Le constat principal est que toutes ces femmes, surtout les longues peines, ont peur de l'extérieur, de quitter un milieu familier, voire protecteur dans un sens car l'immense majorité d'entre elles avaient subi des violences avant leur incarcération. Elles redoutent de ne plus êtres prises en charge dans un quotidien structuré, sans responsabilités ni décisions à prendre. Dehors, elles doivent apprendre à se déconditionner de toutes les contraintes de la prison subies et intériorisées, il leur faut apprivoiser la solitude, devenir des individualités et n'être plus uniquement un numéro d'écrou.
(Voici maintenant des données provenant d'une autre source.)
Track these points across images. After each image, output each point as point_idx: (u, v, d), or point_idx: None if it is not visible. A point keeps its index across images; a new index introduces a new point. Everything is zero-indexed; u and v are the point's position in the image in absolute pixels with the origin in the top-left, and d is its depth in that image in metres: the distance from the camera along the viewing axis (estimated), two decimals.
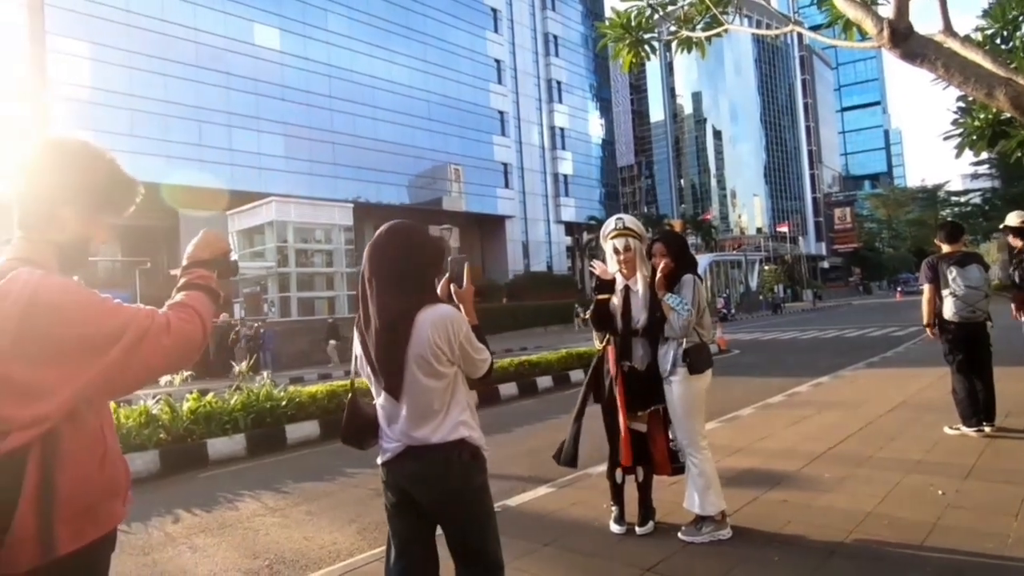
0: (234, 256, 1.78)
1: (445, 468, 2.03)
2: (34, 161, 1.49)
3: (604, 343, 3.75)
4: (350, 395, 2.25)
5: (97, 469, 1.42)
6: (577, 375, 11.88)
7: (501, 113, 53.36)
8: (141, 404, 7.21)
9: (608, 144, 67.63)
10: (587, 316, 3.77)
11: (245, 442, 7.30)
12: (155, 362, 1.44)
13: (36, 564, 1.31)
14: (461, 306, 2.21)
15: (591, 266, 3.86)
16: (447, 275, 2.27)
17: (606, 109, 67.86)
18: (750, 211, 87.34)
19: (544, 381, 11.45)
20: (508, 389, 10.65)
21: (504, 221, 52.82)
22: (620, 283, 3.70)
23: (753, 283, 51.31)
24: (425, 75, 46.41)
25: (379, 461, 2.14)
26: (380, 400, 2.13)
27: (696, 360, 3.47)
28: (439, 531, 2.16)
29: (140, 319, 1.42)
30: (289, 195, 32.09)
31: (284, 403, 7.92)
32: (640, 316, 3.62)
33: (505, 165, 53.08)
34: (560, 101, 60.57)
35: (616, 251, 3.67)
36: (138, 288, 23.33)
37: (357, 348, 2.16)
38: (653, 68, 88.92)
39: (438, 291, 2.20)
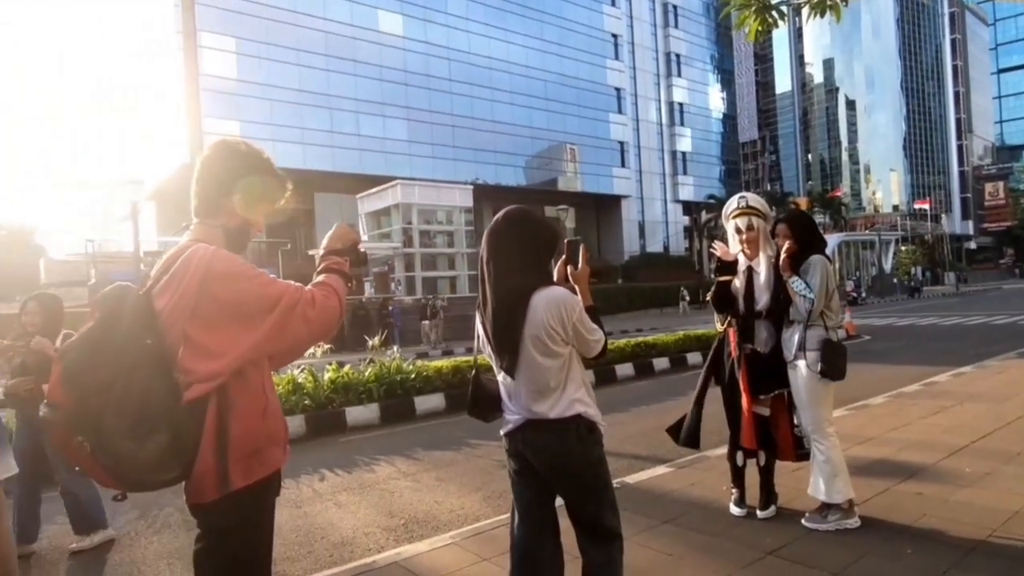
0: (362, 247, 1.99)
1: (562, 441, 2.13)
2: (207, 160, 1.77)
3: (725, 325, 3.72)
4: (474, 371, 2.37)
5: (260, 419, 1.67)
6: (695, 358, 11.63)
7: (618, 90, 52.19)
8: (288, 373, 7.96)
9: (729, 119, 64.30)
10: (707, 298, 3.73)
11: (378, 411, 7.88)
12: (301, 332, 1.66)
13: (216, 496, 1.59)
14: (576, 287, 2.28)
15: (712, 248, 3.81)
16: (563, 257, 2.35)
17: (728, 82, 64.45)
18: (886, 187, 79.99)
19: (661, 363, 11.34)
20: (624, 370, 10.65)
21: (620, 201, 51.97)
22: (743, 264, 3.63)
23: (887, 265, 47.09)
24: (542, 54, 46.32)
25: (502, 432, 2.27)
26: (500, 376, 2.24)
27: (831, 366, 3.29)
28: (560, 500, 2.27)
29: (291, 293, 1.65)
30: (413, 178, 33.43)
31: (413, 376, 8.45)
32: (763, 298, 3.54)
33: (621, 144, 52.02)
34: (679, 75, 58.25)
35: (738, 231, 3.60)
36: (280, 266, 25.43)
37: (479, 328, 2.28)
38: (780, 36, 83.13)
39: (554, 273, 2.29)
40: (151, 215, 34.27)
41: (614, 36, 51.96)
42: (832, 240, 37.09)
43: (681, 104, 58.15)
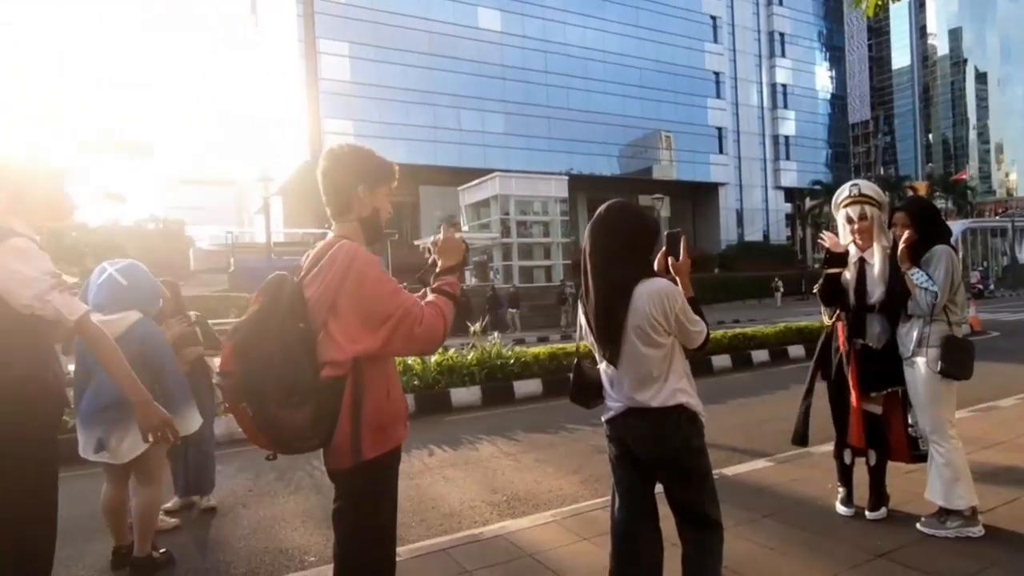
0: (459, 235, 2.09)
1: (664, 430, 2.12)
2: (324, 170, 1.94)
3: (833, 319, 3.53)
4: (576, 359, 2.39)
5: (386, 399, 1.84)
6: (796, 351, 11.07)
7: (716, 74, 50.01)
8: None
9: (838, 99, 59.89)
10: (813, 290, 3.55)
11: (480, 393, 8.12)
12: (401, 348, 1.83)
13: (351, 464, 1.77)
14: (678, 278, 2.27)
15: (820, 238, 3.61)
16: (663, 249, 2.33)
17: (837, 59, 59.97)
18: (1021, 168, 71.57)
19: (759, 355, 10.87)
20: (721, 361, 10.32)
21: (717, 188, 49.99)
22: (854, 255, 3.43)
23: (1021, 254, 42.31)
24: (637, 41, 45.18)
25: (604, 418, 2.29)
26: (602, 365, 2.26)
27: (955, 365, 3.02)
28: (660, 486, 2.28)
29: (406, 308, 1.77)
30: (510, 170, 33.79)
31: (512, 361, 8.62)
32: (876, 291, 3.32)
33: (719, 129, 49.88)
34: (783, 55, 54.90)
35: (850, 220, 3.40)
36: (389, 256, 26.58)
37: (581, 318, 2.30)
38: (899, 6, 76.14)
39: (655, 265, 2.27)
40: (278, 209, 36.77)
41: (713, 18, 49.78)
42: (956, 227, 33.83)
43: (784, 86, 54.86)
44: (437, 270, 1.99)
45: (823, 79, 58.08)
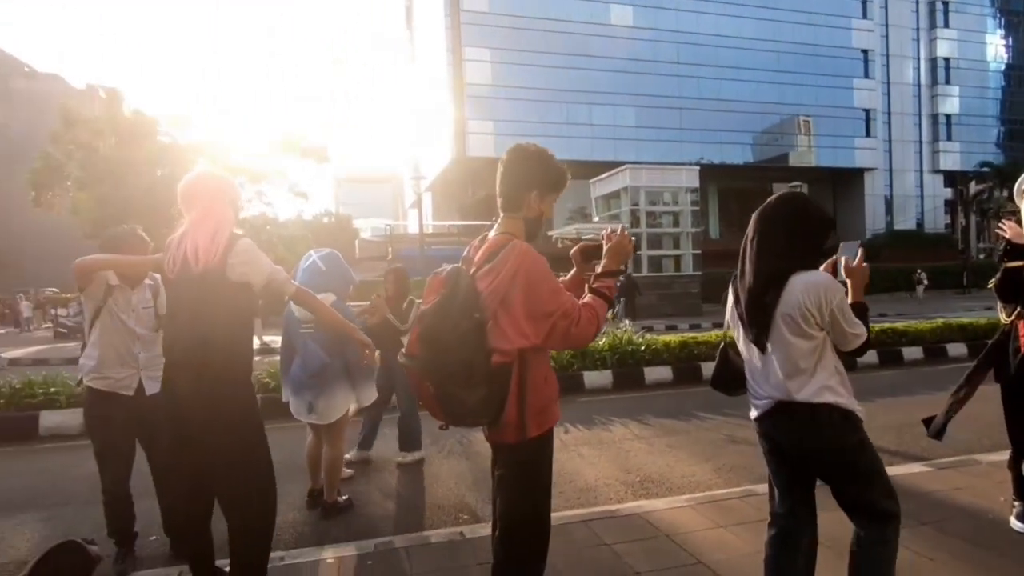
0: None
1: (812, 427, 1.98)
2: (508, 163, 1.97)
3: (1013, 316, 3.08)
4: (722, 345, 2.28)
5: (544, 383, 1.92)
6: (957, 349, 9.79)
7: (864, 52, 44.99)
8: None
9: (1015, 70, 51.25)
10: (990, 285, 3.12)
11: (611, 377, 8.07)
12: (558, 343, 1.89)
13: (516, 441, 1.88)
14: (848, 281, 2.10)
15: (999, 227, 3.15)
16: (831, 259, 2.19)
17: (1015, 25, 51.30)
18: None
19: (912, 352, 9.73)
20: (866, 357, 9.36)
21: (863, 174, 45.20)
22: None
23: None
24: (775, 24, 41.84)
25: (752, 416, 2.17)
26: (746, 353, 2.14)
27: None
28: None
29: (566, 309, 1.83)
30: (640, 162, 32.96)
31: (643, 348, 8.47)
32: None
33: (867, 111, 44.92)
34: (946, 25, 48.10)
35: None
36: None
37: (730, 299, 2.19)
38: None
39: (820, 267, 2.12)
40: (427, 203, 38.86)
41: None
42: None
43: (947, 59, 48.11)
44: (599, 269, 2.01)
45: (995, 49, 50.11)
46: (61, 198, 24.87)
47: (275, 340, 9.55)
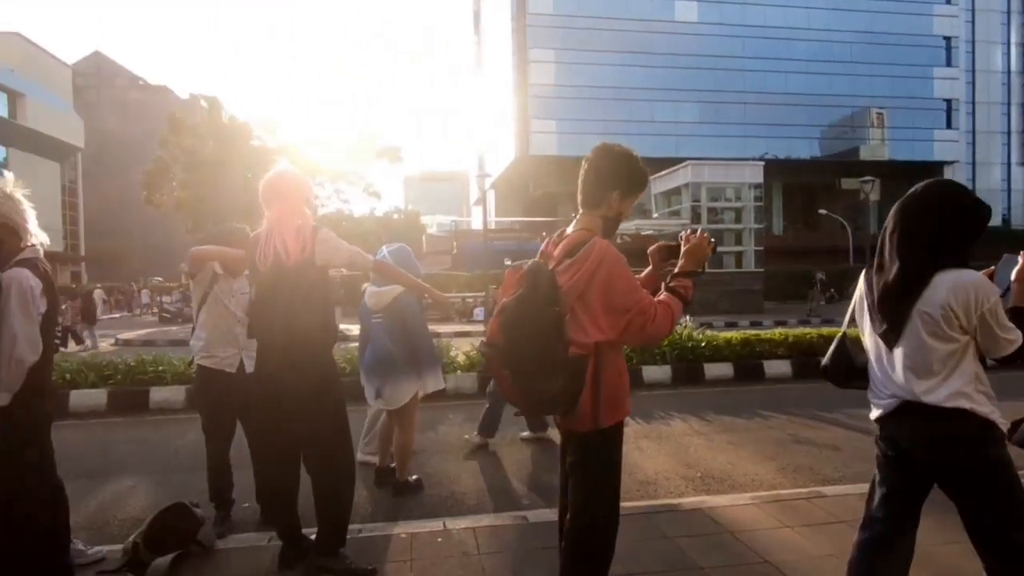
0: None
1: (949, 436, 1.75)
2: (592, 161, 1.94)
3: None
4: (842, 333, 2.08)
5: (619, 376, 1.92)
6: None
7: (947, 39, 41.62)
8: None
9: None
10: None
11: (670, 372, 7.88)
12: (634, 339, 1.88)
13: (589, 429, 1.88)
14: (1017, 285, 1.91)
15: None
16: (989, 269, 2.00)
17: None
18: None
19: None
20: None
21: (942, 168, 41.93)
22: None
23: None
24: (848, 14, 39.40)
25: (873, 417, 1.97)
26: (873, 348, 1.95)
27: None
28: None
29: (643, 306, 1.83)
30: (702, 158, 31.98)
31: (703, 344, 8.22)
32: None
33: (948, 102, 41.62)
34: None
35: None
36: None
37: (862, 288, 2.00)
38: None
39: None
40: (491, 200, 39.22)
41: None
42: None
43: None
44: (676, 269, 1.98)
45: None
46: (167, 197, 26.68)
47: (350, 328, 9.91)
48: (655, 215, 30.58)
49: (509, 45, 36.96)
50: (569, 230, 1.97)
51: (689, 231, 2.03)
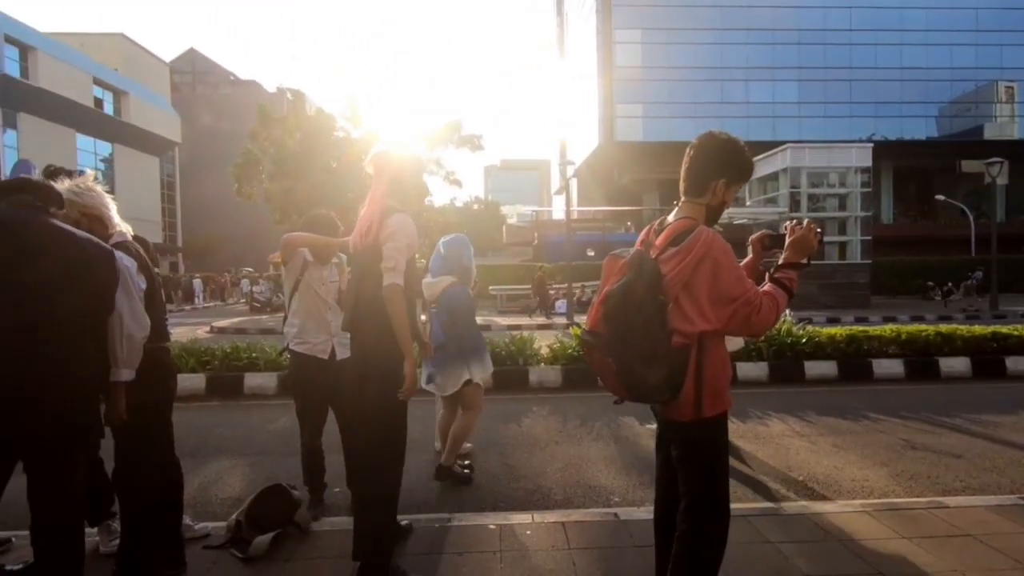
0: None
1: None
2: (699, 148, 1.96)
3: None
4: None
5: (722, 368, 1.94)
6: None
7: None
8: None
9: None
10: None
11: (767, 370, 7.56)
12: (737, 330, 1.91)
13: (691, 419, 1.90)
14: None
15: None
16: None
17: None
18: None
19: None
20: None
21: None
22: None
23: None
24: None
25: None
26: None
27: None
28: None
29: (749, 297, 1.85)
30: (802, 141, 30.23)
31: (803, 340, 7.82)
32: None
33: None
34: None
35: None
36: None
37: None
38: None
39: None
40: (573, 189, 38.94)
41: None
42: None
43: None
44: (780, 261, 1.99)
45: None
46: (256, 189, 28.44)
47: None
48: (748, 203, 29.32)
49: (593, 26, 36.37)
50: (670, 218, 1.99)
51: (795, 222, 2.03)
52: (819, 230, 2.01)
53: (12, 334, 1.87)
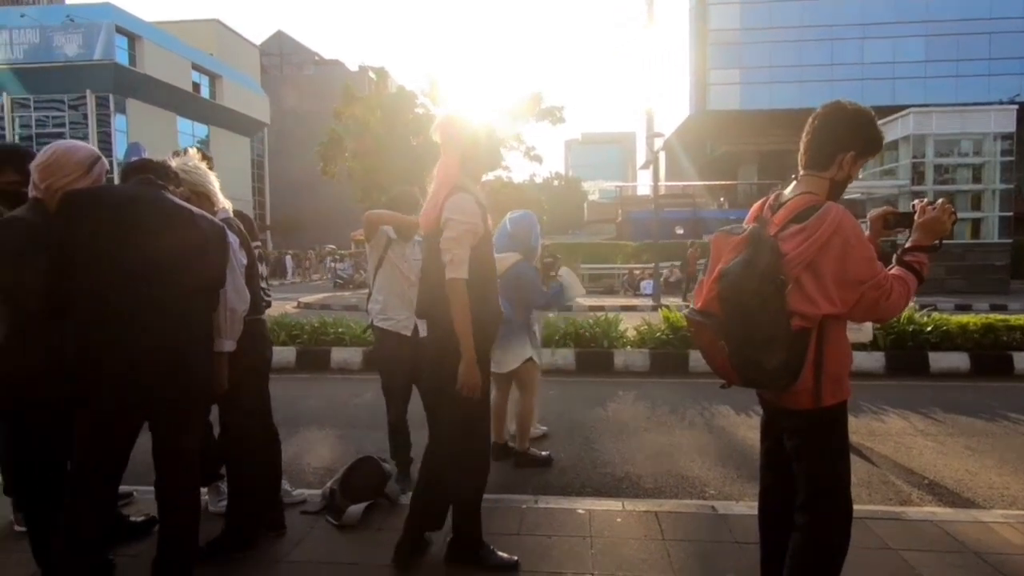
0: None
1: None
2: (824, 118, 1.88)
3: None
4: None
5: (843, 354, 1.87)
6: None
7: None
8: None
9: None
10: None
11: (884, 360, 7.05)
12: (865, 315, 1.85)
13: (809, 407, 1.84)
14: None
15: None
16: None
17: None
18: None
19: None
20: None
21: None
22: None
23: None
24: None
25: None
26: None
27: None
28: None
29: (879, 280, 1.78)
30: (927, 104, 27.64)
31: (928, 329, 7.21)
32: None
33: None
34: None
35: None
36: None
37: None
38: None
39: None
40: (661, 163, 37.87)
41: None
42: None
43: None
44: (909, 242, 1.92)
45: None
46: (340, 168, 29.66)
47: None
48: (861, 175, 27.32)
49: None
50: (787, 193, 1.93)
51: (925, 200, 1.96)
52: (954, 211, 1.92)
53: (151, 306, 2.03)
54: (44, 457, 2.28)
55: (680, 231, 29.92)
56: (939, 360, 7.04)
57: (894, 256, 1.93)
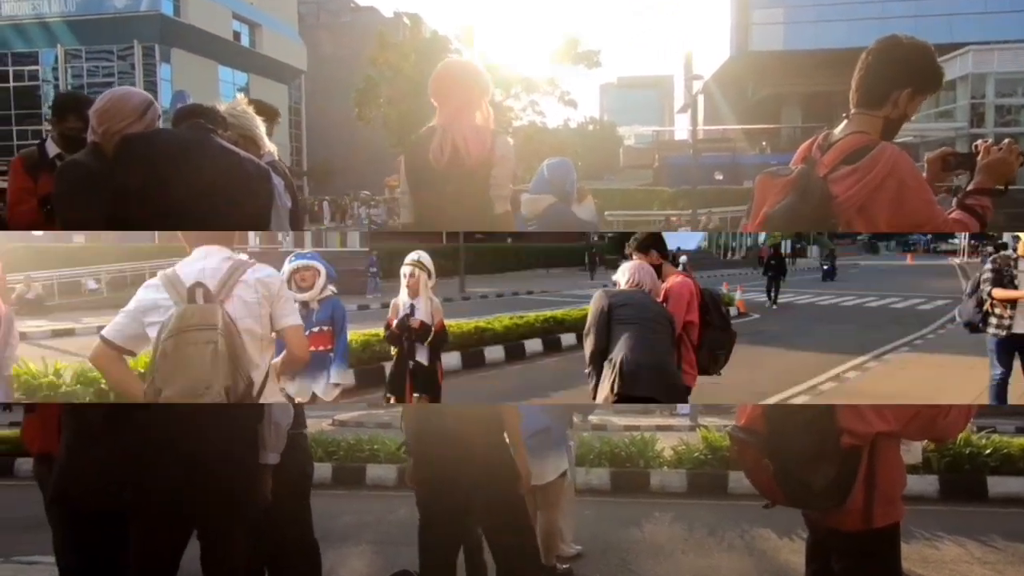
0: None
1: None
2: (877, 53, 1.68)
3: None
4: None
5: (895, 470, 1.81)
6: None
7: None
8: None
9: None
10: None
11: (937, 485, 6.08)
12: (922, 432, 1.86)
13: (859, 529, 1.77)
14: None
15: None
16: None
17: None
18: None
19: None
20: None
21: None
22: None
23: None
24: None
25: None
26: None
27: None
28: None
29: (939, 222, 1.67)
30: (988, 42, 24.77)
31: (987, 452, 6.21)
32: None
33: None
34: None
35: None
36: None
37: None
38: None
39: None
40: (699, 106, 35.49)
41: None
42: None
43: None
44: (971, 185, 1.74)
45: None
46: (375, 113, 28.82)
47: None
48: (913, 117, 24.99)
49: None
50: (837, 132, 1.76)
51: (988, 140, 1.82)
52: (1022, 152, 1.74)
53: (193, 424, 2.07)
54: (94, 565, 2.36)
55: (719, 177, 28.25)
56: (998, 485, 6.04)
57: (954, 200, 1.75)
Toutes ces femmes restent à jamais marquées par la prison dans leur vie, leurs corps, leur esprit, leurs relations aux autres. Elles sont souvent dépendantes aux anti-dépresseurs qui leur sont prescrits avec facilité en prison pour qu'elles restent calmes et qu'elles puissent dormir.
Les inégalités hommes-femmes perdurent dans la traitement judiciaire des femmes délinquantes ou criminelles : comme il y a très peu de prisons pour femmes, elles sont le plus souvent à des centaines de kilomètres de leurs proches et reçoivent peu de visites, les jugements pour avoir tué son conjoint sont plus durs quand le meurtrier est une meurtrière, elles bénéficient de moins de stages de formation, ceux-ci ouvrant sur des métiers sans perspective, on leur accorde moins de permissions de sortie.
La journaliste les a écoutées sans juger même si un témoignage d'infanticide a violemment heurté sa sensibilité de mère. L'auteure nous donne à voir avec respect, sans voyeurisme ni sensationnalisme, une réalité peu connue. On ressent toute l'empathie d'Elvire Emptaz pour les femmes qu'elle a rencontrées et elle nous transmet, à travers ces témoignages, le message que chacune d'entre nous peut un jour faire la mauvaise rencontre, prendre la mauvaise décision, ne plus voir d'issue autre que la violence et se retrouver en prison.
Cet essai est passionnant, il m'a fait prendre conscience d'un monde qui m'est totalement inconnu et m'a fait réfléchir sur les parcours de vie que la journaliste nous a présentés.